I love this book. All eighty gazillion pages of it. I re-read it every summer because – well, because that’s how I roll. You should probably read it once. (You can read the original version rather than the uncut version – it’s a bit shorter – but if you have the time? The uncut version is better. Just saying.)
6. The Great Gatsby by F. Scott Fitzgerald. (This is also coming out as a movie, but I would recommend the older one with Robert Redford and Mia Farrow because … Robert Redford. Seriously. Though I will probably see the new one as well.) This is very English-teachery of me, but the LANGUAGE in this book is so beautiful that it breaks my heart in the best kind of way. It’s the Roaring Twenties version of Mad Men. Gatsby is the original Don Draper. With, sadly, a less happy ending.
5. The Harry Potter Series by J.K. Rowling. I was not a kid when these books came out. However, Harry & Co got me through: graduate school, teaching, a wedding, some deaths, a career change, a surgery, divorce, another career change, and a move to North Carolina. As a result, though I didn’t exactly grow up with Harry Potter? I came into my own with Harry Potter. I am a re-reader, as I mentioned before, and I re-read the entire series every summer. It doesn’t ever become less magical.
4. The World According To Garp by John Irving. “In the world according to Garp, we are all terminal cases,” John Irving writes. (I should mention that I also love A Prayer for Owen Meany which is also a terminal case kind of a book.) Garp is weird and funny and tragic and awesome. You should read it. Now.
3. The Mists of Avalon by Marion Zimmer Bradley. Do you know what happens when the Arthurian legend is told entirely from the perspective of women? AWESOMENESS, that’s what. If you like fantasy at all, if you dig King Arthur, if you like strong female characters, you should read this. If you don’t like any of those things? Well, I’m sure you have other fine qualities.
2. Get In The Van by Henry Rollins. I love Henry. I LOVE HIM. This book is one of the reasons why – it describes touring with Black Flag, and it’s very … naked. (Not actually naked. That would be weird.) Like, “I know I’m a mess and here’s what’s in my head and this is uncomfortable to share and it’s uncomfortable for you to read” naked.

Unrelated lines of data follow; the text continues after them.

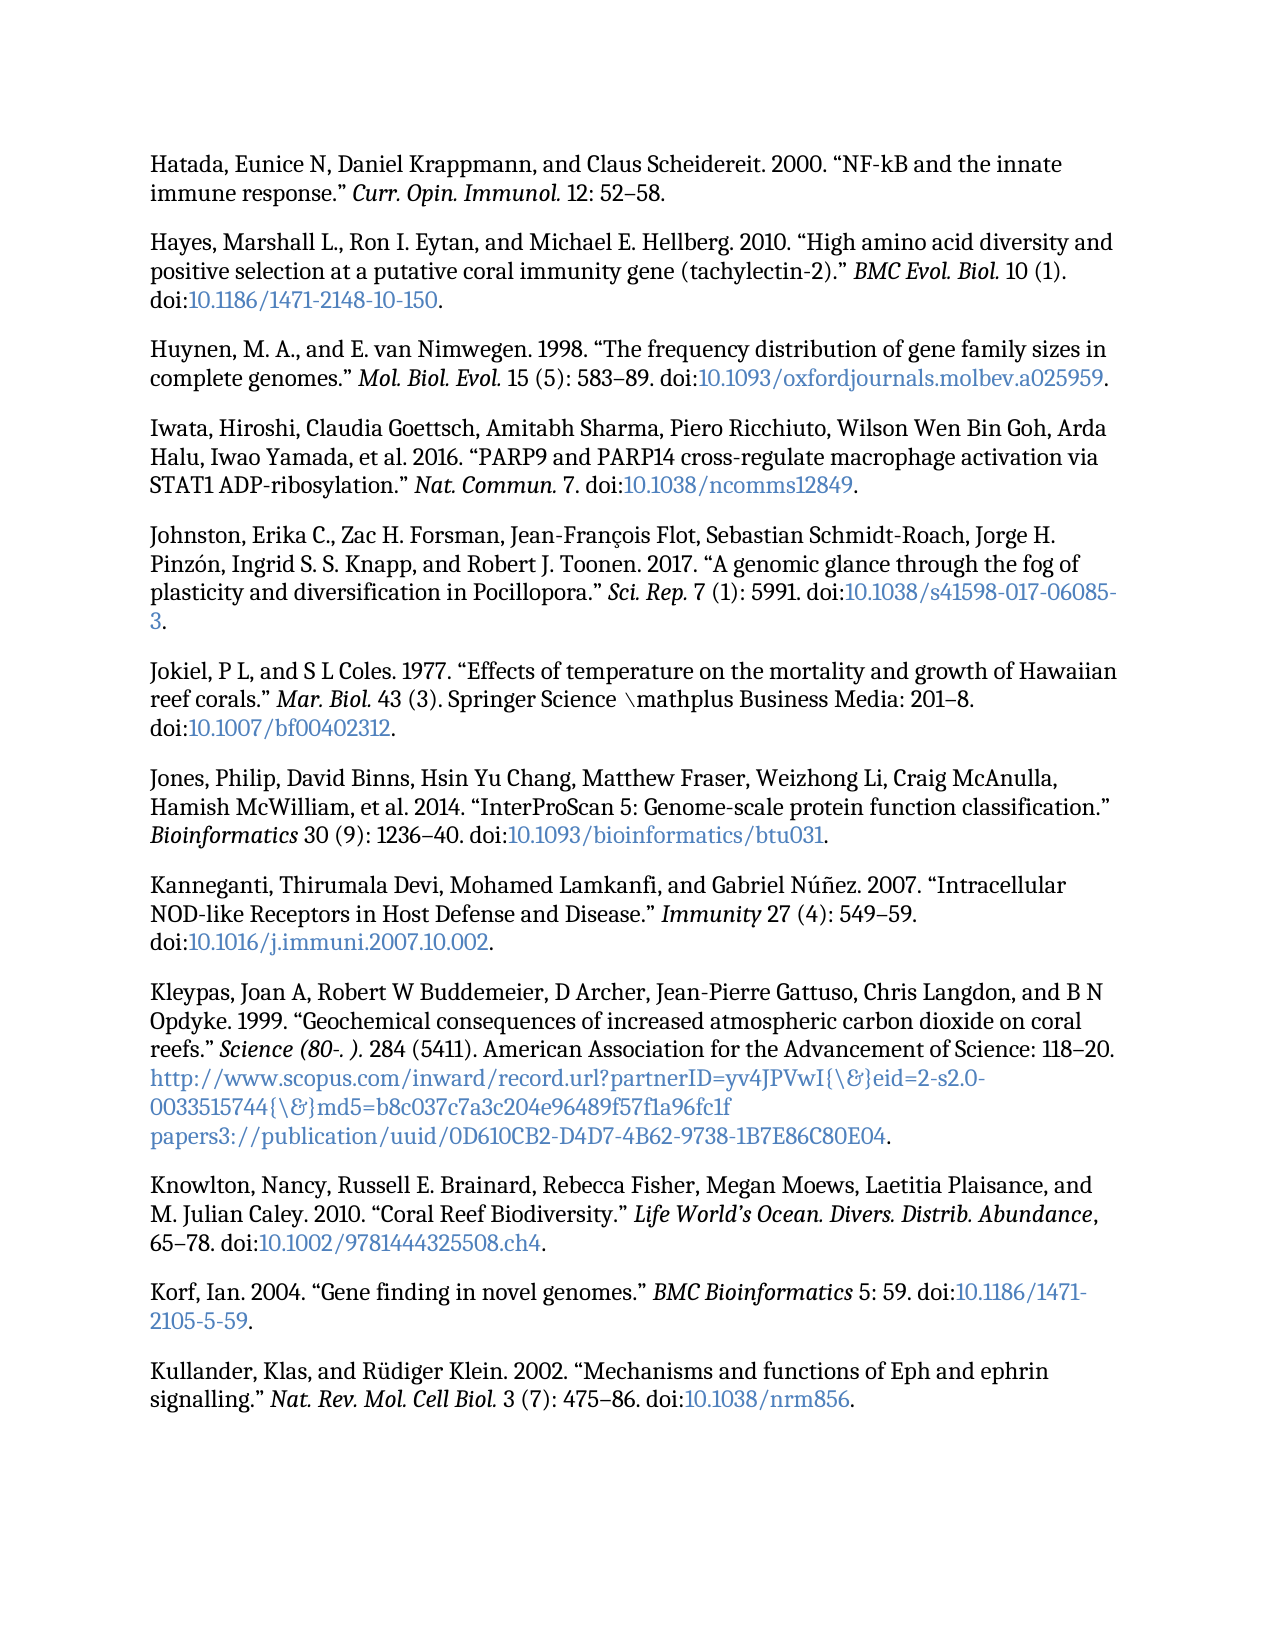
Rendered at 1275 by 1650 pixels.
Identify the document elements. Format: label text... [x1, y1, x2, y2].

text Hayes, Marshall L., Ron I. Eytan, and Michael E. Hellberg. 2010. “High amino acid diversity and positive selection at a putative coral immunity gene (tachylectin-2).” BMC Evol. Biol. 10 (1). doi:10.1186/1471-2148-10-150. [150, 228, 1125, 314]
text Hatada, Eunice N, Daniel Krappmann, and Claus Scheidereit. 2000. “NF-kB and the innate immune response.” Curr. Opin. Immunol. 12: 52–58. [150, 150, 1125, 207]
text Jones, Philip, David Binns, Hsin Yu Chang, Matthew Fraser, Weizhong Li, Craig McAnulla, Hamish McWilliam, et al. 2014. “InterProScan 5: Genome-scale protein function classification.” Bioinformatics 30 (9): 1236–40. doi:10.1093/bioinformatics/btu031. [150, 764, 1125, 850]
text Korf, Ian. 2004. “Gene finding in novel genomes.” BMC Bioinformatics 5: 59. doi:10.1186/1471-2105-5-59. [150, 1278, 1125, 1336]
text Kleypas, Joan A, Robert W Buddemeier, D Archer, Jean-Pierre Gattuso, Chris Langdon, and B N Opdyke. 1999. “Geochemical consequences of increased atmospheric carbon dioxide on coral reefs.” Science (80-. ). 284 (5411). American Association for the Advancement of Science: 118–20. http://www.scopus.com/inward/record.url?partnerID=yv4JPVwI{\&}eid=2-s2.0-0033515744{\&}md5=b8c037c7a3c204e96489f57f1a96fc1f papers3://publication/uuid/0D610CB2-D4D7-4B62-9738-1B7E86C80E04. [150, 978, 1125, 1150]
text Jokiel, P L, and S L Coles. 1977. “Effects of temperature on the mortality and growth of Hawaiian reef corals.” Mar. Biol. 43 (3). Springer Science mathplus Business Media: 201–8. doi:10.1007/bf00402312. [150, 657, 1125, 743]
text Huynen, M. A., and E. van Nimwegen. 1998. “The frequency distribution of gene family sizes in complete genomes.” Mol. Biol. Evol. 15 (5): 583–89. doi:10.1093/oxfordjournals.molbev.a025959. [150, 335, 1125, 393]
text Johnston, Erika C., Zac H. Forsman, Jean-François Flot, Sebastian Schmidt-Roach, Jorge H. Pinzón, Ingrid S. S. Knapp, and Robert J. Toonen. 2017. “A genomic glance through the fog of plasticity and diversification in Pocillopora.” Sci. Rep. 7 (1): 5991. doi:10.1038/s41598-017-06085-3. [150, 521, 1125, 636]
text Knowlton, Nancy, Russell E. Brainard, Rebecca Fisher, Megan Moews, Laetitia Plaisance, and M. Julian Caley. 2010. “Coral Reef Biodiversity.” Life World’s Ocean. Divers. Distrib. Abundance, 65–78. doi:10.1002/9781444325508.ch4. [150, 1171, 1125, 1257]
text Iwata, Hiroshi, Claudia Goettsch, Amitabh Sharma, Piero Ricchiuto, Wilson Wen Bin Goh, Arda Halu, Iwao Yamada, et al. 2016. “PARP9 and PARP14 cross-regulate macrophage activation via STAT1 ADP-ribosylation.” Nat. Commun. 7. doi:10.1038/ncomms12849. [150, 414, 1125, 500]
text Kullander, Klas, and Rüdiger Klein. 2002. “Mechanisms and functions of Eph and ephrin signalling.” Nat. Rev. Mol. Cell Biol. 3 (7): 475–86. doi:10.1038/nrm856. [150, 1357, 1125, 1414]
text Kanneganti, Thirumala Devi, Mohamed Lamkanfi, and Gabriel Núñez. 2007. “Intracellular NOD-like Receptors in Host Defense and Disease.” Immunity 27 (4): 549–59. doi:10.1016/j.immuni.2007.10.002. [150, 871, 1125, 957]
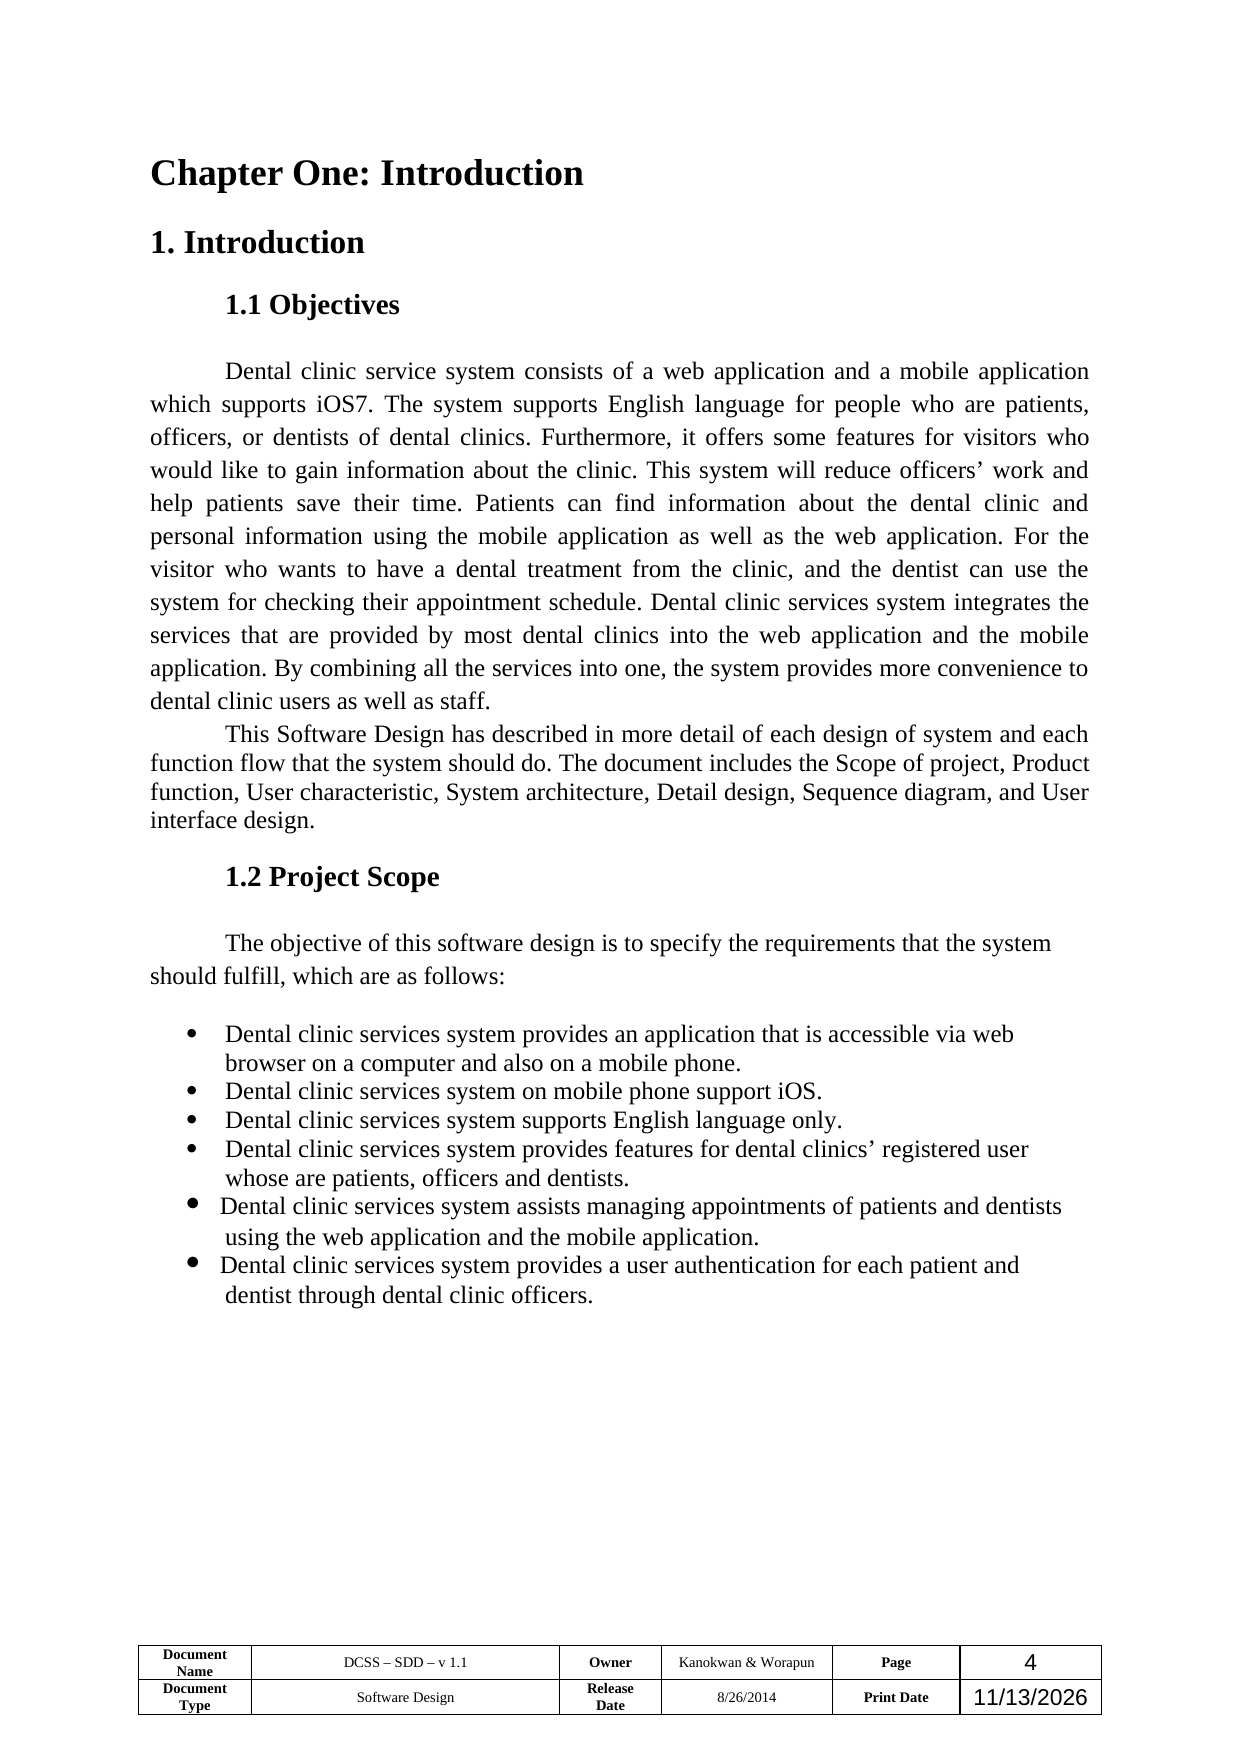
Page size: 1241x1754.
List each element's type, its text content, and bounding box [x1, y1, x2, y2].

Which is why I love it.
1. Jane Eyre by Charlotte Bronte. Also a fairly recent movie starring the DELICIOUS Michael Fassbender (I feel a little weird about describing him as delicious. Like that’s objectifying and wrong. But … he’s really delicious. Which has nothing to do with Jane Eyre but is a simple observation). The book is… well, it’s glorious. Another true love story, with twists and turns and a heroine who refuses to give up or compromise herself, even when it would be easier.
So there you are. I could have made a much longer list – I love to read, it’s like breathing in my world in terms of necessity – but I thought you’d be bored. I also am always interested in the things you are reading, want to read, love to read. So feel free to drop a comment in.